Q: My husband and I have been living in the United States for seven years and we have two children who were born here. I think we’re eligible for the new Deferred Action immigration program and I’m wondering what we should do now. Can we complete the paperwork ourselves, or do we need to find a lawyer or other legal aid professional to help us?
A: I used to work for a judge who handled divorce court. One day someone asked the judge if she could handle her own divorce. “Sure,” she said. “You can also do your own dental work, but I wouldn’t recommend it.”
The same thing goes for immigration law. Before you start doing your own immigration case, it’s a good idea to at least consult with an expert. Sometimes you can do your own paperwork, but first you need to carefully analyze whether you’re likely eligible for the benefit. Especially now that President Obama announced executive action on immigration, it’s important to be very careful about whom you turn to for advice.

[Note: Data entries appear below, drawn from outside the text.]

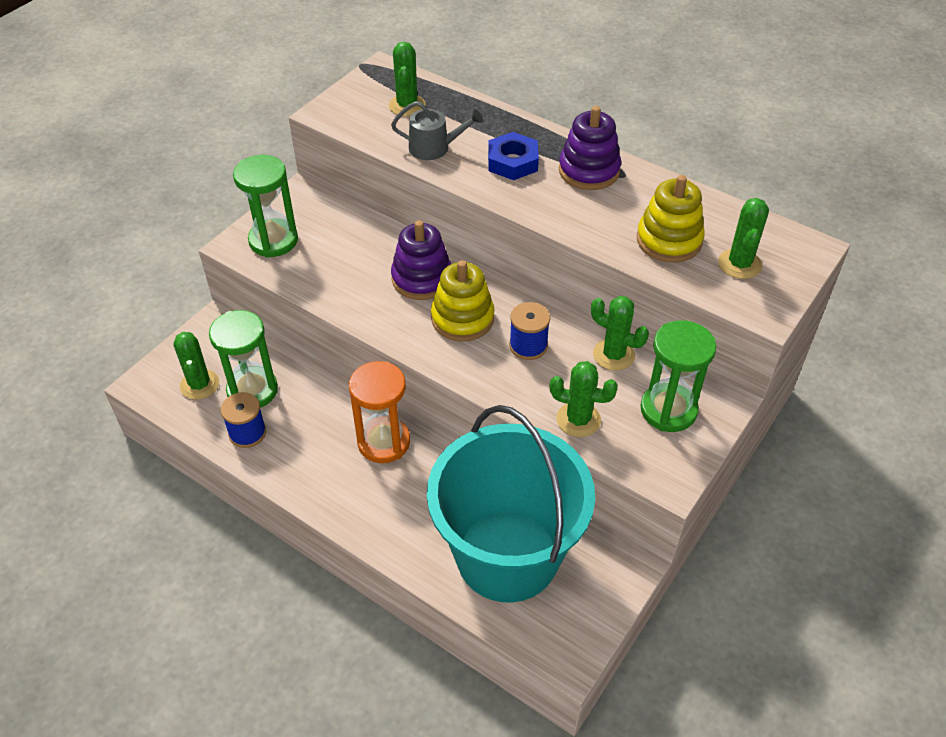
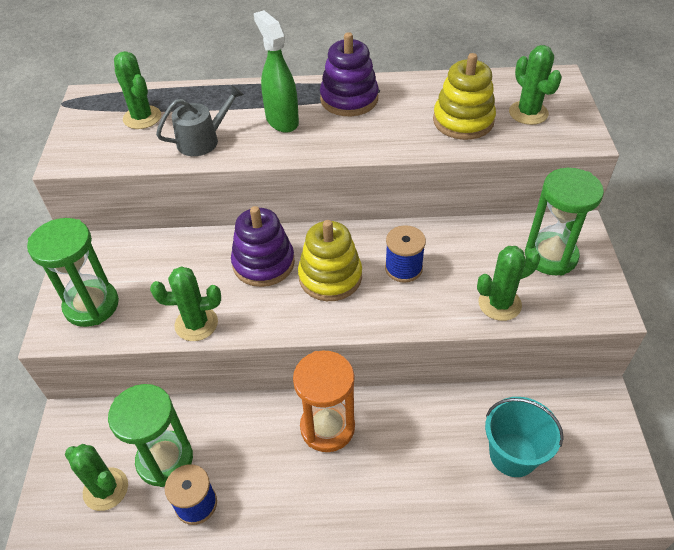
camera: 35 degrees left, 0 degrees up
(507, 555) = (513, 454): turquoise bucket -> turquoise bucket, size x0.47
(512, 162) = (282, 120): blue nut -> green spray bottle
(613, 355) = (471, 238): green cactus -> green cactus (196, 324)

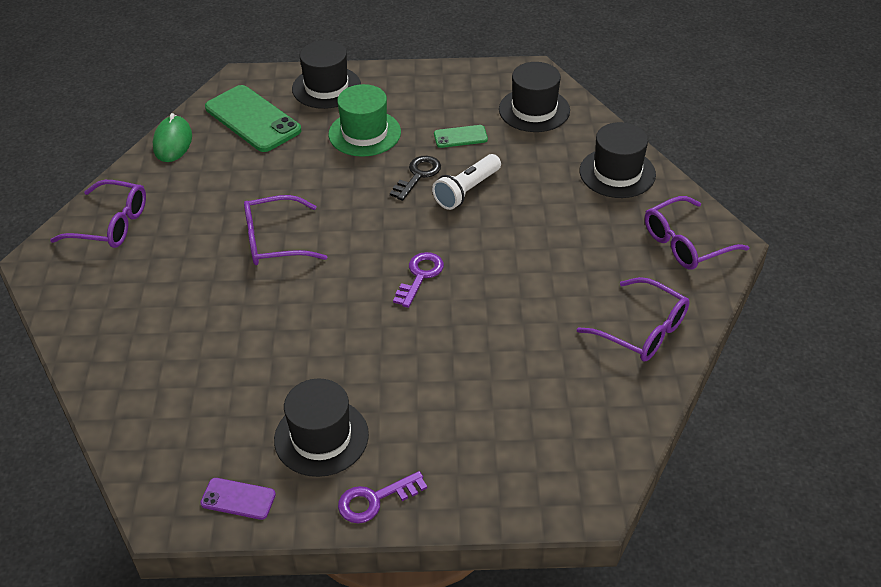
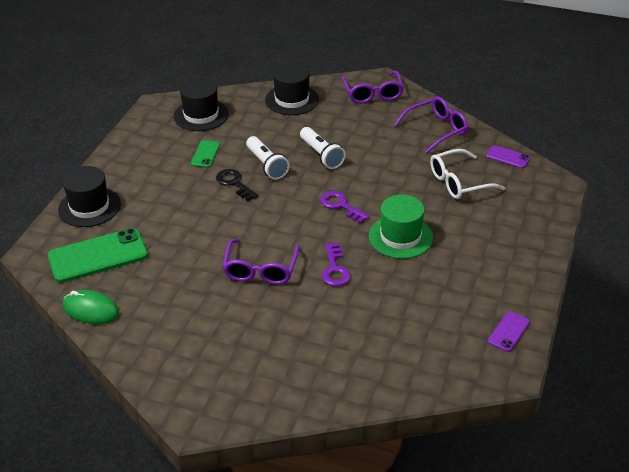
camera: 70 degrees left, 5 degrees down
(111, 224) = (178, 365): purple glasses -> none
(321, 437) = (469, 282): black hat -> none
(364, 133) = (165, 199): green hat -> green hat (400, 237)
(375, 500) = (529, 268): purple key -> purple key (335, 269)
(514, 232) = (321, 155): none -> white flashlight
(530, 382) = (459, 182): none -> white glasses
(622, 426) = (507, 157): none -> purple phone

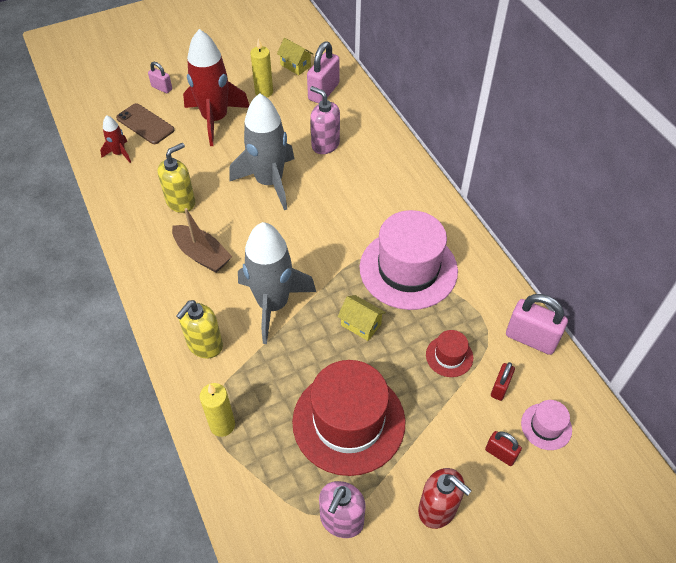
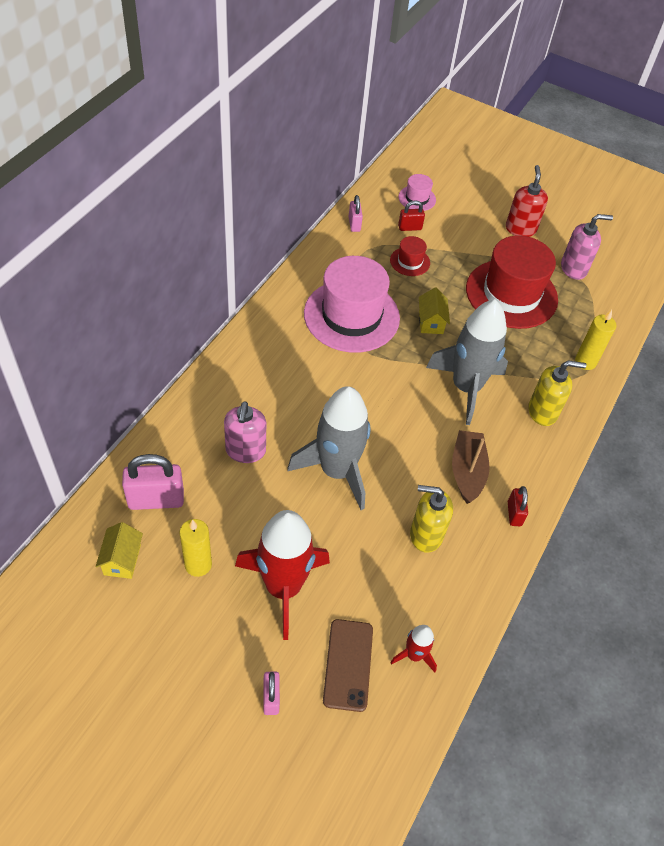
camera: 130 degrees left, 0 degrees up
(500, 454) = (457, 213): red padlock -> red padlock (514, 514)
(531, 339) = (354, 224): pink padlock -> pink padlock, size x0.56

Here are some tips for finding a great immigration lawyer.
Before you meet with the attorney:
- Look at the attorney’s Avvo profile. Does the attorney have good reviews from clients and other attorneys?
- Check to see if the attorney is a member of the American Immigration Lawyers Association. While attorneys are not required to join, this organization helps immigration lawyers stay up to date on legal developments.
- How many areas of law does the attorney practice? Immigration law is extremely complex. Most attorneys who are very knowledgeable in immigration practice only practice this area of law or maybe one or two other areas.
- Has the attorney published articles or given trainings on immigration law? This is a good sign that others look to this attorney as an expert.
Questions to ask the attorney:
- What percentage of your work is with immigration cases?
- What type of immigration cases do you handle? There are many types of immigration matters, and often attorneys will focus on specific types of cases.
- How will we communicate about my case?
- How quick should I expect a response from you?
- Who will be doing most of the work on my case? Many immigration offices have paralegals and legal assistants. It’s not necessarily a bad thing for a non-attorney to be doing work on your case, but make sure you know who will be doing the work.
Things to consider after meeting with the attorney:
- Did the attorney explain the process well?
- Was the attorney clear about the total cost? Cost is definitely a factor to consider, but if you go for the lowest bidder, remember that you sometimes get what you pay for.
- Did the attorney provide you with a written representation agreement?